Open mgiuca opened 4 years ago

mgiuca commented 4 years ago

If launched to handle a URL activation, browsers then launch a PWA with matching url_handlers to handle that URL.

This is lacking detail about what it means to "launch a PWA". In particular, what URL would the launched PWA open to?

Ah, I see this is covered below in "Browser Changes":

If there is a match, launch the PWA and load the URL in the PWA window instead of the browser window.

When capturing URLs that are within the scope of the app, this makes sense: navigate to that URL within the application context.

When capturing URLs that are outside of the scope of the app (either in a path out of scope, or on a different origin), is that really what you want? This will mean that the app window opens right into an out-of-scope URL bar. That is probably a poor user experience. We need use cases to consider how to treat this (see #7: I'd like to see explicit out-of-scope use cases since that's where all of the complexity lies).
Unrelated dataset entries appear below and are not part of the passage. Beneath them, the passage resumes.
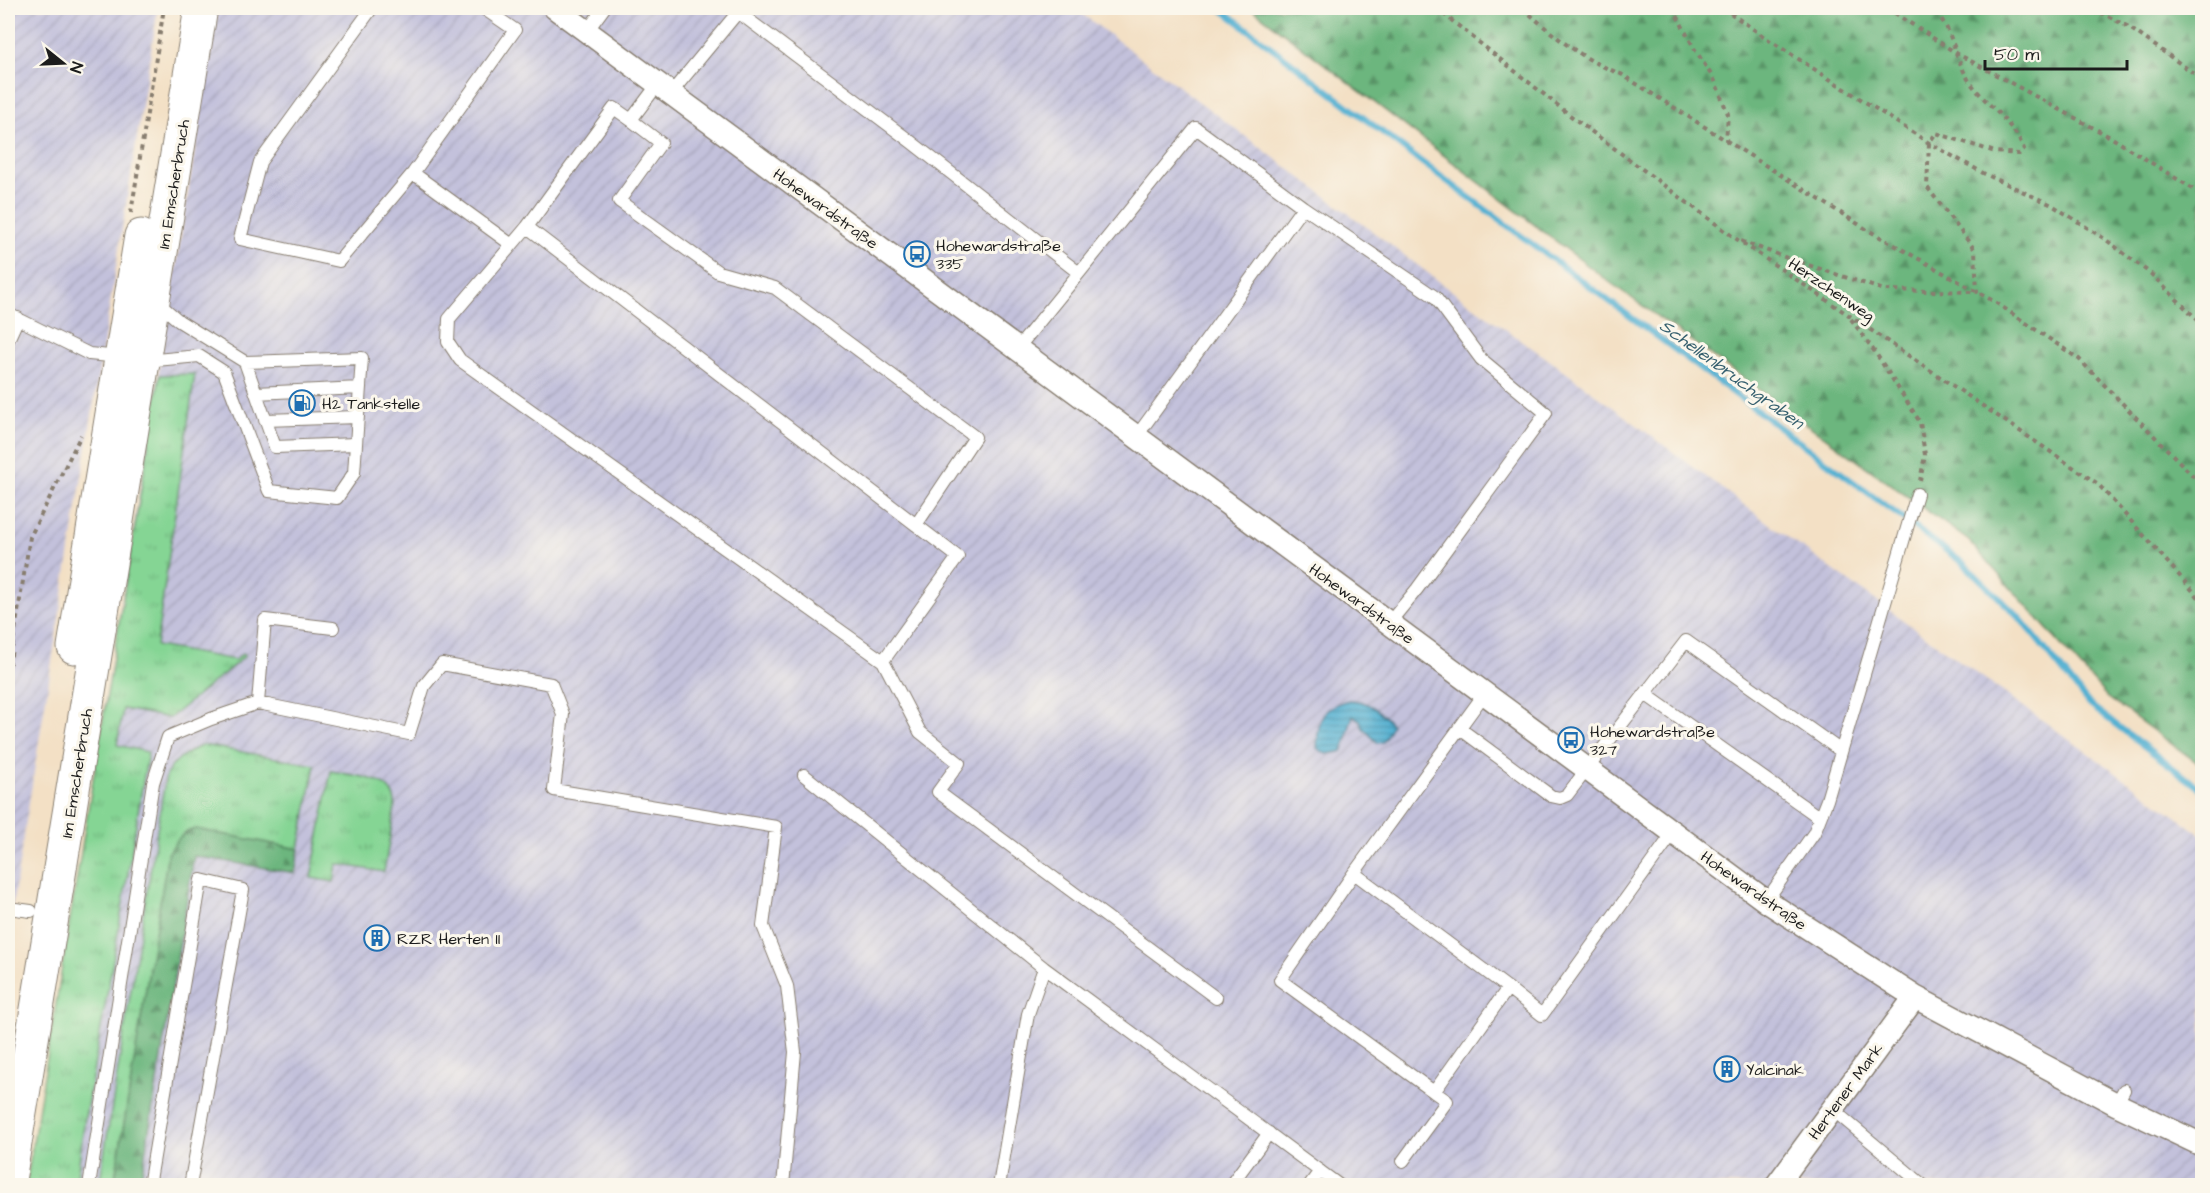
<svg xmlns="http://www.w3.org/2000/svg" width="2210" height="1193" viewBox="0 0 2210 1193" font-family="'Architects Daughter',sans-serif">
<defs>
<pattern id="industrial-furrows" width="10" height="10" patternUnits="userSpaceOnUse" patternTransform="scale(1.5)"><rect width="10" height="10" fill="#c3c1db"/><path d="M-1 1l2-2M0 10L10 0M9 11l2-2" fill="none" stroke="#a7a5bb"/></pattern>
<pattern id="grass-tufts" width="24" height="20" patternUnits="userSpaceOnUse" patternTransform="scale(1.5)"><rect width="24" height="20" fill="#85d594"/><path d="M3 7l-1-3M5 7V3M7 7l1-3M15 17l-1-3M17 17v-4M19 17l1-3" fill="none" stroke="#72b67f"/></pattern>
<pattern id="forest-firs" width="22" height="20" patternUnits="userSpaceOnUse" patternTransform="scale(1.5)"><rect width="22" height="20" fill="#6cb67e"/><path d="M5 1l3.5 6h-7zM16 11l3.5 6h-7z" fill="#589366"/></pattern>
<pattern id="water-rules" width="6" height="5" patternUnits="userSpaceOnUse" patternTransform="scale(1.5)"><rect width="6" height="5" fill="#54b1d2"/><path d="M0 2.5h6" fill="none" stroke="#458faa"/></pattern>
</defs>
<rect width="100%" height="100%" fill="#fbf7ec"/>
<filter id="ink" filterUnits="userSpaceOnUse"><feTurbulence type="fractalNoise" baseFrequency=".0167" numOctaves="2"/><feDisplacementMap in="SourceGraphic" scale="12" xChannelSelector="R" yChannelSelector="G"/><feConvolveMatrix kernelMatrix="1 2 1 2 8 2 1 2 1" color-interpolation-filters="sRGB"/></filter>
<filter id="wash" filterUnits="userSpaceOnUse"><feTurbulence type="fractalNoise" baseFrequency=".008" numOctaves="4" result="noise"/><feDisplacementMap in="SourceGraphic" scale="24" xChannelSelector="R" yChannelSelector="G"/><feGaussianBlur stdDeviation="1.35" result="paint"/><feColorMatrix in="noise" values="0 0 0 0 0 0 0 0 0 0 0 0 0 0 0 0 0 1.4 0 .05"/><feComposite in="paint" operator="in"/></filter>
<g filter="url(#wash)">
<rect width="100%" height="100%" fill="#f3e0c5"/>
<path fill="url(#industrial-furrows)" d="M 8,8 L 158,8 L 8,932 Z
M 218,8 L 1074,8 L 1460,297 L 1552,362 L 1779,531 L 2202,835 L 2202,1185 L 26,1186 Z"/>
<path fill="url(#grass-tufts)" stroke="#507858" stroke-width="1.5" d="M 195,374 L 156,646 L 235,660 L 242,654 L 245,656 L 170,718 L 123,709 L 117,745 L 148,752 L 118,933 L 85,1117 L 76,1185 L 26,1185 L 160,375 Z
M 203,745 L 315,765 L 299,849 L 196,829 L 168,854 L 114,1185 L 99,1186 L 166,775 C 175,759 186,753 203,745 Z
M 331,771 C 353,776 396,776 395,806 L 384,872 L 337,864 L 334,882 L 311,878 Z"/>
<path fill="url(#forest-firs)" stroke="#44694d" stroke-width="1.5" d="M 1251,8 L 2202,8 L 2202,766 L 2107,697 L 1969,541 L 1608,281 Z
M 196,829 L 299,849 L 295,873 L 194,856 L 140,1185 L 114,1185 L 168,854 C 176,841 181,832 196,829 Z"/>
<path fill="url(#water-rules)" stroke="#386677" stroke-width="1.5" d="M 1349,700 C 1368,700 1380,711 1392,725 L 1383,742 L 1378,743 L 1363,728 L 1360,720 L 1353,716 C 1349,724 1346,748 1342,751 C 1338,753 1330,753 1326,754 L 1317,748 C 1318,721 1320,707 1349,700 Z"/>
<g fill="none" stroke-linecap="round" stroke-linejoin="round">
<path stroke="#54b1d2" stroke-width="6" d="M 1220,8 L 1420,161 L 1963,563 L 2019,617 L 2090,705 L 2202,790"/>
</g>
</g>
<g filter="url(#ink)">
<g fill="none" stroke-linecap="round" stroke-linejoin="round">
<g stroke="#887e70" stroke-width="14">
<path id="lane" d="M 372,8 L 260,162 L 240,239 L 339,261 L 413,173 L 515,30 L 483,8
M 587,31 L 604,8
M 658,84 L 631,120 L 614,108 L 527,227 L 449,319 L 448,342 L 460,360 L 883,661 L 920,732 L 959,763 L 938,792 L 1216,998
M 671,93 L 738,12 L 910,141 L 1079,273 L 1017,349
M 631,120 L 661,143 L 619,201 L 718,272 L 775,288 L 975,437 L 916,525
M 413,173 L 512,245
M 1303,207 L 1435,297 L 1481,359 L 1546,413 L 1417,589 L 1389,623
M 527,227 L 958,557 L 883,661
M 1079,273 L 1196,128 L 1303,207 L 1136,437
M 157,302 L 179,321 L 245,362 L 275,447 L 356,444
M 8,314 L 89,354 L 120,357
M 8,340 L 18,318
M 145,361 L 199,356 L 224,372 L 269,491 L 337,498 L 354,473 L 362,358 L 245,362
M 256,393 L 360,388
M 265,420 L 358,417
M 1645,694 L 1686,641 L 1841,751
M 258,703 L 265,620 L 333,628
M 1459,728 L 1551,796 L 1560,798 L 1567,795 L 1645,694 L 1820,818
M 804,775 L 1044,968 L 1340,1186
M 1354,873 L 1485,693
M 1766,901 L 1814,833 L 1827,800 L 1917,494
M 8,908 L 31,911
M 1434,1092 L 1280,980 L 1354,873 L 1508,988
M 2116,1104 L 2124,1090
M 1832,1109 L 1924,1186
M 1403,1161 L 1447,1101 L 1434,1092 L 1508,988 L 1542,1015 L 1673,833
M 89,1186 L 153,783 L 168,737 L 211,719 L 258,703 L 409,734 L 424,686 L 442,664 L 551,684 L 563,714 L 554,790 L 776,827 L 763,926 L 787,986 L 795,1052 L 783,1186
M 149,1186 L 201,880 L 243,890 L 190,1186
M 999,1186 L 1028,1014 L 1044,968
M 1230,1186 L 1269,1133
M 1309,1186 L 1320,1171"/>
</g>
<g stroke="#887e70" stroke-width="25">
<path id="street" d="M 555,8 L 1766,901 L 1915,997 L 2116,1104 L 2202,1145
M 1776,1186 L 1915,997"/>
</g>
<g stroke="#887e70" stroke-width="35">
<path id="secondary" d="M 74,647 L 141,236
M 8,1186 L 201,8"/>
</g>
<path stroke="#887e70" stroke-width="4" stroke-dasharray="4.5 4.5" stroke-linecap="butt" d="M 1436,8 L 1576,120 L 1735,238 L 2098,484 L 2202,601
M 1523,8 C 1554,36 1581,59 1621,74 L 1866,229 L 1995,302 L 2079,359 L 2202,485
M 1673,8 L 1694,48 L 1715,81 L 1728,114 L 1726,141
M 1723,8 L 1769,40 L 1929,143 L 1985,174 L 2052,205 L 2105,239 L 2151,274 L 2202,324
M 1887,8 L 1956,53 L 2112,138 L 2193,189 L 2202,197
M 2092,8 L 2127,26 L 2202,79
M 131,213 L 164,8
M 1741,241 L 1790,259 L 1884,290 L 1977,292 L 1975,250 L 1927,187 L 1929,143 L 1936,133 L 1995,152 L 2019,154 L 2024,149 C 2014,123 1982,101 1968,79 C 1959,64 1955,47 1948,31 C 1945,23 1938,15 1933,8
M 1851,319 L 1877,355 L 1920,422 L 1925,455 L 1920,481
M 8,674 L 30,537 L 81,435"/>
<use href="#lane" stroke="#fff" stroke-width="12"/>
<use href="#street" stroke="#fff" stroke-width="22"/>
<use href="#secondary" stroke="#fff" stroke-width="33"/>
</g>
</g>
<defs>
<g id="bus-ring" transform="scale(1.35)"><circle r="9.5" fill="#fbf7ec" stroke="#1f6fb2" stroke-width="1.5"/><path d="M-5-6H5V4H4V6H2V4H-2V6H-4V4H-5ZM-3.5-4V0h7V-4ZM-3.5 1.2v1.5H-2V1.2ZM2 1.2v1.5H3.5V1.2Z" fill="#1f6fb2"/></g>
<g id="fuel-ring" transform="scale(1.35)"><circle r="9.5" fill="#fbf7ec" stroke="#1f6fb2" stroke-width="1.5"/><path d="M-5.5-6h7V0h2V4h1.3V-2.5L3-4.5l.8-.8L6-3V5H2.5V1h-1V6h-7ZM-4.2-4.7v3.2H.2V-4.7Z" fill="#1f6fb2"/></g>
<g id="building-ring" transform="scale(1.35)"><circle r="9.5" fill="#fbf7ec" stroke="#1f6fb2" stroke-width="1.5"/><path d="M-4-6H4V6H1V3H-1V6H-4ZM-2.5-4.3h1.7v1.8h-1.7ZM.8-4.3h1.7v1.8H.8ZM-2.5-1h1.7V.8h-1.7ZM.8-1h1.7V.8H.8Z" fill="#1f6fb2"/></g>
</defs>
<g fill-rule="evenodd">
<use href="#bus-ring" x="917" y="254"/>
<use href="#fuel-ring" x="302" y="403"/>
<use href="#bus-ring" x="1571" y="740"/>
<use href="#building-ring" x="377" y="938"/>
<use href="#building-ring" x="1727" y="1069"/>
</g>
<g text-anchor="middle" stroke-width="6" stroke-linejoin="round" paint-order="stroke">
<g font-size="16" fill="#1c1c1c" stroke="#fbf7ec">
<text transform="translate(173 184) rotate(-81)" y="6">Im Emscherbruch</text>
<text transform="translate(826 208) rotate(36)" y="6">Hohewardstraße</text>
<text transform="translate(1832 289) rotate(34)" y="6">Herzchenweg</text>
<text transform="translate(1362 603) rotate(36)" y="6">Hohewardstraße</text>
<text transform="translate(76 773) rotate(-81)" y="6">Im Emscherbruch</text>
<text transform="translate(1754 890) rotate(35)" y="6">Hohewardstraße</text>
<text transform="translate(1845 1091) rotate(-54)" y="6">Hertener Mark</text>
</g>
<g font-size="16" fill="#1c1c1c" stroke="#fbf7ec" text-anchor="start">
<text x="936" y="251">Hohewardstraße<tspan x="936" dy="18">335</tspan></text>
<text x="322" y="409">H2 Tankstelle</text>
<text x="1590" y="737">Hohewardstraße<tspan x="1590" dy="18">327</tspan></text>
<text x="397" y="944">RZR Herten II</text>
<text x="1746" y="1075">Yalcinak</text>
</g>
<g font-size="18" font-style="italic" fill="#355f6e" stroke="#fbf7ec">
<text transform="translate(1732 374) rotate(36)" y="6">Schellenbruchgraben</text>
</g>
</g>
<rect width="2210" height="1193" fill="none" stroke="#fbf7ec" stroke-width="30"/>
<g transform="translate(63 63) rotate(108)" stroke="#fbf7ec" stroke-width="4.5" paint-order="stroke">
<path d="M0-4.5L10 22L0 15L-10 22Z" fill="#1c1c1c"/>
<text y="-9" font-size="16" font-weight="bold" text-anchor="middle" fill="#1c1c1c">N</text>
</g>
<path d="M1985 60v9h142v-9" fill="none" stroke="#1c1c1c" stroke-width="3"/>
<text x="1994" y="60" font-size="18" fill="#1c1c1c" stroke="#fbf7ec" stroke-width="4.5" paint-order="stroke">50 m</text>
</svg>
Would the site be expected to redirect to an in-scope URL right away (as we can probably expect from a "vanity domain")? That might solve the problem, but you could see a flash of the URL bar.
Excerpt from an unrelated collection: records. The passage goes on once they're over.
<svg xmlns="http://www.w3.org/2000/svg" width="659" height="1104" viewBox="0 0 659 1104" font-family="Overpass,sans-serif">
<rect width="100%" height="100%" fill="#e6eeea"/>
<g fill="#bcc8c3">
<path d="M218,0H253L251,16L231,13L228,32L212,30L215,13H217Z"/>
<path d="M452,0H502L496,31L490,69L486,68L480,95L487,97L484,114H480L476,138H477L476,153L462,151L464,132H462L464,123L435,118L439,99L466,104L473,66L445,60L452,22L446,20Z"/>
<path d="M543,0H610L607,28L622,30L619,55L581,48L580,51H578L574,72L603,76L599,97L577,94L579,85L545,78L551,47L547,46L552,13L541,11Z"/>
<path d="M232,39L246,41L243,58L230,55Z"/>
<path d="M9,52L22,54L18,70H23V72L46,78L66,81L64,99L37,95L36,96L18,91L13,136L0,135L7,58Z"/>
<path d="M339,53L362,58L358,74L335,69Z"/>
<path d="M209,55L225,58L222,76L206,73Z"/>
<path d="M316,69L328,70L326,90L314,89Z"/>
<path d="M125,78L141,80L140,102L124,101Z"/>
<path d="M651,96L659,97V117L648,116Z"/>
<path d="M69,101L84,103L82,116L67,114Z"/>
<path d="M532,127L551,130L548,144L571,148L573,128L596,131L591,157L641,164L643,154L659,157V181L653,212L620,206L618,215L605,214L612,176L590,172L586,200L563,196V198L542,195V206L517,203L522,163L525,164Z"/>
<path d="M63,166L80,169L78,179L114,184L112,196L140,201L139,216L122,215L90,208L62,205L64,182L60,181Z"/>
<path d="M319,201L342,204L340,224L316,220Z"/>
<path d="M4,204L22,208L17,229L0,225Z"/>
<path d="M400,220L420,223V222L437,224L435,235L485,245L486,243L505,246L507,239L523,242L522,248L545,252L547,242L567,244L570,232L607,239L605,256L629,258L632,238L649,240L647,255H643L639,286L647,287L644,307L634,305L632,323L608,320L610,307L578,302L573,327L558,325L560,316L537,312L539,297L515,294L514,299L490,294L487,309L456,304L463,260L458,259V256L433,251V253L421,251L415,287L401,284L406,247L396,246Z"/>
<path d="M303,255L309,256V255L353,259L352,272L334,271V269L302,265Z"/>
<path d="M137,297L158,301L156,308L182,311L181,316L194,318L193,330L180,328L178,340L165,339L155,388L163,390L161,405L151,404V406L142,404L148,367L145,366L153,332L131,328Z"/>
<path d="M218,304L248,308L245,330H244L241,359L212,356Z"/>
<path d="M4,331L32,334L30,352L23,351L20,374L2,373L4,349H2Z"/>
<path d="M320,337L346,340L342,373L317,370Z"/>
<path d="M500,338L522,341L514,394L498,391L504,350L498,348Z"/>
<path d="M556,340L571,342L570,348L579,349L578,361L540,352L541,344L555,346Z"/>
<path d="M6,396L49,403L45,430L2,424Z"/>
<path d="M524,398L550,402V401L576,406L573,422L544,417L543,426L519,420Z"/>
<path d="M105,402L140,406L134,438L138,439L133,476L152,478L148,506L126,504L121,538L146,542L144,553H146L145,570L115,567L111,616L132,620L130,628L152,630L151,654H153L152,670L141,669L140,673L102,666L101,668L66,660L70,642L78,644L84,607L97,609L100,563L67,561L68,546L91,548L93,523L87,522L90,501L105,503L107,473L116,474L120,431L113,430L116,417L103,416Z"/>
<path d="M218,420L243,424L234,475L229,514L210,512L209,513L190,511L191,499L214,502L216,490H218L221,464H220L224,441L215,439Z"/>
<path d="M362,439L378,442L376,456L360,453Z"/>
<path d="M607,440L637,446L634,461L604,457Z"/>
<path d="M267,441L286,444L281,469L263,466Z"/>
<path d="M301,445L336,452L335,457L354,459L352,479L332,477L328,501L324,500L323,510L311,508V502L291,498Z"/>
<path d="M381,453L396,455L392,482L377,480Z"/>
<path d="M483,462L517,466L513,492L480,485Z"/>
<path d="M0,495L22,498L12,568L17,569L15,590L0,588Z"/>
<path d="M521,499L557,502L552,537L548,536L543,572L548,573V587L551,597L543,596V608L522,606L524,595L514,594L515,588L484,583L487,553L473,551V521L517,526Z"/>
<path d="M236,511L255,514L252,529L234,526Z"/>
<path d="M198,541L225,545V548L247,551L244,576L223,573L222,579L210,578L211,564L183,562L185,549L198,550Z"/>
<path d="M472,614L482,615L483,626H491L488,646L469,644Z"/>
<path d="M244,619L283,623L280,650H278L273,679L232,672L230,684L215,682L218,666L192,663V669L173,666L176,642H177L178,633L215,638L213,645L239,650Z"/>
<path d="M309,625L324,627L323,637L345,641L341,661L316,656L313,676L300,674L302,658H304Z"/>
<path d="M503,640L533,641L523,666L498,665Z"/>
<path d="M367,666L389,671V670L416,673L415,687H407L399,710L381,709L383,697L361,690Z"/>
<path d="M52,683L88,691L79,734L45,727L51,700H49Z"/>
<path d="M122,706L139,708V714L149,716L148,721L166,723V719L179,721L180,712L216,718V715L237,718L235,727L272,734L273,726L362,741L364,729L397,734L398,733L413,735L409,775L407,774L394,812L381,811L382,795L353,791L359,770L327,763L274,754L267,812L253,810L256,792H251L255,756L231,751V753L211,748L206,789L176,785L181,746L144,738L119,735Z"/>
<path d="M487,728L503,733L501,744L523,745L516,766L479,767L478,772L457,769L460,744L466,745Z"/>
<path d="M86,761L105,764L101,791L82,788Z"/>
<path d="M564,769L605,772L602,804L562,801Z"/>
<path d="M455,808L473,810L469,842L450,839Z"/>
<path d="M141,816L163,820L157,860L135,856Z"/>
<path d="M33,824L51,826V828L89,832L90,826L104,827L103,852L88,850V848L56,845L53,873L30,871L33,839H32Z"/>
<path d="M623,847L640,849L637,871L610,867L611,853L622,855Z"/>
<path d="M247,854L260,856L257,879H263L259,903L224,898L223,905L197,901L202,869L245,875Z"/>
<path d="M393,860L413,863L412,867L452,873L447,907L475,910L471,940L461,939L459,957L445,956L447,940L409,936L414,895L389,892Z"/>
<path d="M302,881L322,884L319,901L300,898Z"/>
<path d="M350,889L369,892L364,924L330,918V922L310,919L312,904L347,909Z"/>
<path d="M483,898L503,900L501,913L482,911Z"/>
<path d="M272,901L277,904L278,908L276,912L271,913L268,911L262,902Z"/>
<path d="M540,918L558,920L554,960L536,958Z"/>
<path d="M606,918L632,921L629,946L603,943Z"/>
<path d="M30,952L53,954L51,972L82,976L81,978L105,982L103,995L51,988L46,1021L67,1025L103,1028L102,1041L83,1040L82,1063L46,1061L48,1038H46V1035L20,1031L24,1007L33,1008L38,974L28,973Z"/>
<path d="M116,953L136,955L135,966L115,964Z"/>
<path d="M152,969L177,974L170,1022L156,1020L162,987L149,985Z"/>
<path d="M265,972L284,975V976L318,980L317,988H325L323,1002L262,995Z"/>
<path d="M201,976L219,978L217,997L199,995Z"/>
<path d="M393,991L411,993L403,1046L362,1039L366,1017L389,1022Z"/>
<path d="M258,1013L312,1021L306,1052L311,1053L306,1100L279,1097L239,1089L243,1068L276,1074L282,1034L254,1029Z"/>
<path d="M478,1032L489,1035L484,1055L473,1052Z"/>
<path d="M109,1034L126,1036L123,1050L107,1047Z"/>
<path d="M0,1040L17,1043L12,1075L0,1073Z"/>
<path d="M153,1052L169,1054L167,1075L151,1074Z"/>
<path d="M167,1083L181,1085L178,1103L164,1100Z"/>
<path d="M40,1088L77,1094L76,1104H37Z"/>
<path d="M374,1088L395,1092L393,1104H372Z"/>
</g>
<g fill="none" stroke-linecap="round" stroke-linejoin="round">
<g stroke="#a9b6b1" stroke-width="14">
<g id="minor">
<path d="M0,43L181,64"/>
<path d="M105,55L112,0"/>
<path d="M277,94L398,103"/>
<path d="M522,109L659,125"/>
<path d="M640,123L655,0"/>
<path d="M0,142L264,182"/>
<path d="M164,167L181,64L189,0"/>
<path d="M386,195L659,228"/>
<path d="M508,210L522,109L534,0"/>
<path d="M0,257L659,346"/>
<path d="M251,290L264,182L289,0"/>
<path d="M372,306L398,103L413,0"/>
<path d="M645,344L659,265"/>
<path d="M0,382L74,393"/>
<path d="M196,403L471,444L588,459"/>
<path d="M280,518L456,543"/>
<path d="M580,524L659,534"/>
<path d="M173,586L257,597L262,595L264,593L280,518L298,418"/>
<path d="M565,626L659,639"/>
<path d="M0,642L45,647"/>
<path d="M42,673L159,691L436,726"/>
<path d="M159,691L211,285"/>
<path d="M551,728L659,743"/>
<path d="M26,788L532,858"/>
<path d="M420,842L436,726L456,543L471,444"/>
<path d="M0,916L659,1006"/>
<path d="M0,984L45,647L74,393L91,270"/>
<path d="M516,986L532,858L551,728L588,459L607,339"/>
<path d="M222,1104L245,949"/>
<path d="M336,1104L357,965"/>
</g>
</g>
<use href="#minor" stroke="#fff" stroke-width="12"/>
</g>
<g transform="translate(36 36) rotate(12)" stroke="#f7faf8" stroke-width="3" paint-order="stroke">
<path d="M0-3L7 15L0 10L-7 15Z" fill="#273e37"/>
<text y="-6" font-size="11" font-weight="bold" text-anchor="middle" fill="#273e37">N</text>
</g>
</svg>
Another approach could be to treat this like protocol handlers (or a share target, or a file handler) and not navigate to the out-of-scope URL at all, rather pass the out-of-scope URL as a parameter to the URL handler.

For example, add a url_handler_action member, which contains a URL template to be filled in:

"url_handler_action": "/external?url=%s"

Now if the user navigates to https://www.conto.so/foo/bar, the browser will intercept this, find the URL handling PWA at www.contoso.com, and launch a new PWA window navigated to the url: https://contoso.com/external?url=https%3A%2F%2Fwww.conto.so%2Ffoo%2Fbar. Now the PWA can do whatever it wants with this information, for example parse the URL, figure out the foo/bar path, and redirect to the appropriate internal page.

The above would only apply to out-of-scope URLs. It's why I think you should focus this proposal on out-of-scope URLs only, because that's where all the complexity lies.

LuHuangMSFT commented 4 years ago

I think having event handlers would be the ideal solution. Short of having that, or as a default if that is implemented but there is no event handler provided, the pass-as-parameter solution works well.

LuHuangMSFT commented 4 years ago

We can focus on out-of-scope URLs in this explainer. I think it would still be useful if the format for including/excluding URLs can be used on in-scope URLs for URL handling, but perhaps there is a strong argument that all or none of in-scope URLs should used for URL handling en bloc.

mhochk commented 4 years ago

Adding an optional url_handler_action member sounds like a nice addition, but I wouldn't want to make it required just because a URL is out-of-scope.

Sites that are using vanity domains could "just work" the same as they do in browsers today (i.e. redirects) if the base experience is still navigating to the URL, regardless of scope. If they wanted to improve their user experience they could certainly add a url_handler_action entry and any site-side support needed.